En un laboratorio de Wako, a las afueras de Tokio, un pequeño trozo de plástico acaba de protagonizar una escena que parece sacada de ciencia ficción: entra en contacto con agua salada, se agita un poco… y simplemente deja de existir. No hay truco de cámara ni edición. Investigadores del Centro RIKEN para la Ciencia de la Materia Emergente y de la Universidad de Tokio desarrollaron un nuevo material plástico que se disuelve en agua de mar en cuestión de horas, una posible respuesta a uno de los flagelos más persistentes de nuestro tiempo: la contaminación de los océanos.

La demostración fue tan simple como contundente. En un recipiente con agua salada, el equipo mostró cómo el material desaparecía tras aproximadamente una hora de agitación. A diferencia de otros plásticos llamados “biodegradables”, este no deja rastros residuales ni se fragmenta en esos invisibles y peligrosos microplásticos que ya se han colado en la cadena alimentaria del planeta.

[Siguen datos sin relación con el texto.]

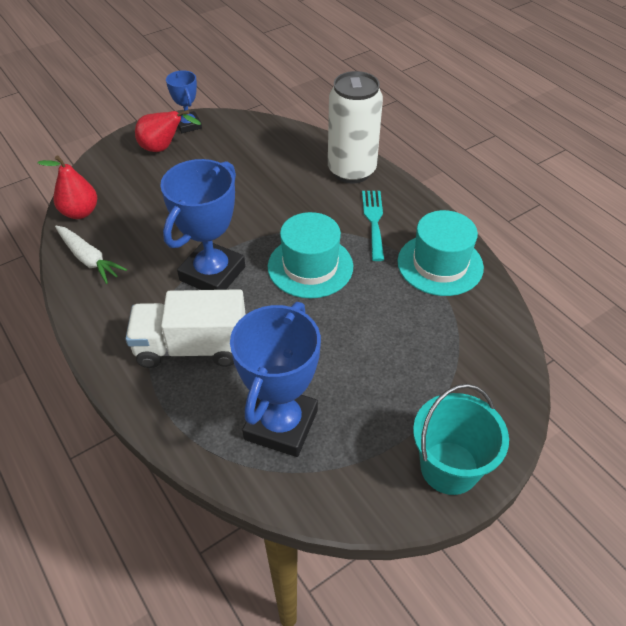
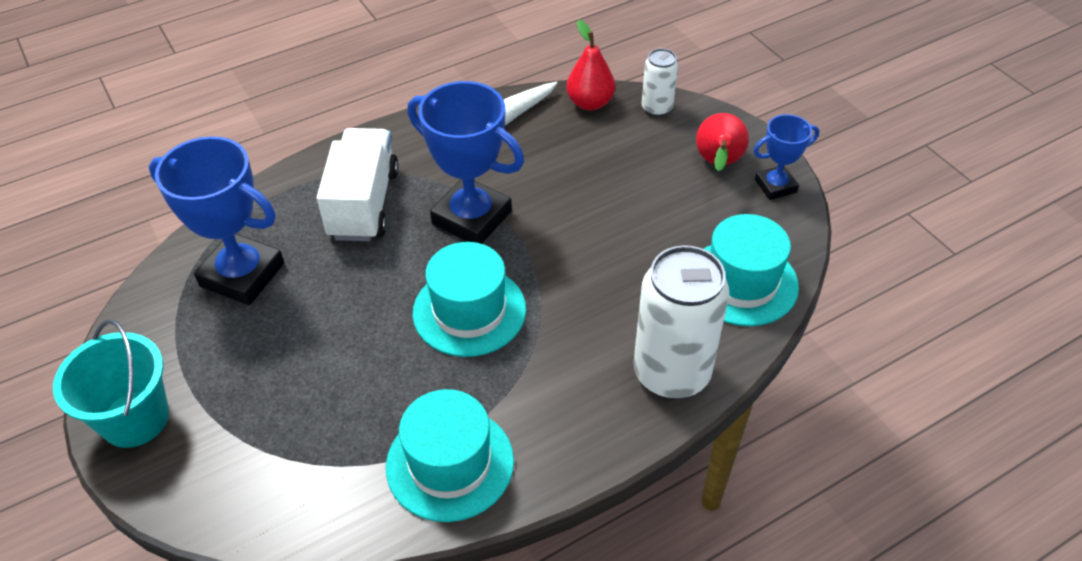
camera: 95 degrees right, 0 degrees up
(95, 176) = (656, 108): none -> white can
(275, 142) = (742, 282): none -> turquoise hat
(374, 221) = (551, 391): turquoise fork -> none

El proyecto es liderado por el científico Takuzo Aida, quien explicó que el material es tan resistente como los plásticos derivados del petróleo en su uso cotidiano, pero tiene una especie de talón de Aquiles virtuoso: la sal. Al entrar en contacto con ella, el plástico se descompone en sus componentes originales, los cuales pueden ser procesados por bacterias naturales. El resultado es una desaparición limpia, sin herencias tóxicas para la vida marina.

Y no es un detalle menor. El Programa de las Naciones Unidas para el Medio Ambiente ha advertido que la contaminación plástica podría triplicarse para 2040, arrojando cada año entre 23 y 37 millones de toneladas de desechos a los océanos. En ese contexto, cualquier avance que no sea cosmético sino estructural suena a una bocanada de aire fresco.

Aida lo dice con una frase que funciona más como brújula moral que como cita científica: “Los niños no pueden elegir el planeta en el que vivirán. Es nuestro deber como científicos garantizar que les dejemos el mejor entorno posible”. Bajo esa lógica, el nuevo material no sólo se disuelve en el mar: también lo hace en la tierra. Un fragmento de unos cinco centímetros puede desintegrarse en el suelo en poco más de 200 horas, gracias a la sal presente en el ambiente.

El plástico puede utilizarse de manera convencional siempre que esté recubierto, y ahora mismo el equipo trabaja en perfeccionar esos métodos de recubrimiento para hacerlo viable en el mundo real, especialmente en sectores como el del embalaje, que ya han mostrado interés en la tecnología. Además, según sus creadores, no es tóxico, no es inflamable y no emite dióxido de carbono.

En un mundo acostumbrado a convivir con soluciones a medias, este invento japonés propone algo radical: que el plástico deje de ser una condena eterna. Tal vez, por una vez, la ciencia no esté parchando un problema, sino enseñándonos a hacerlo desaparecer. Literalmente.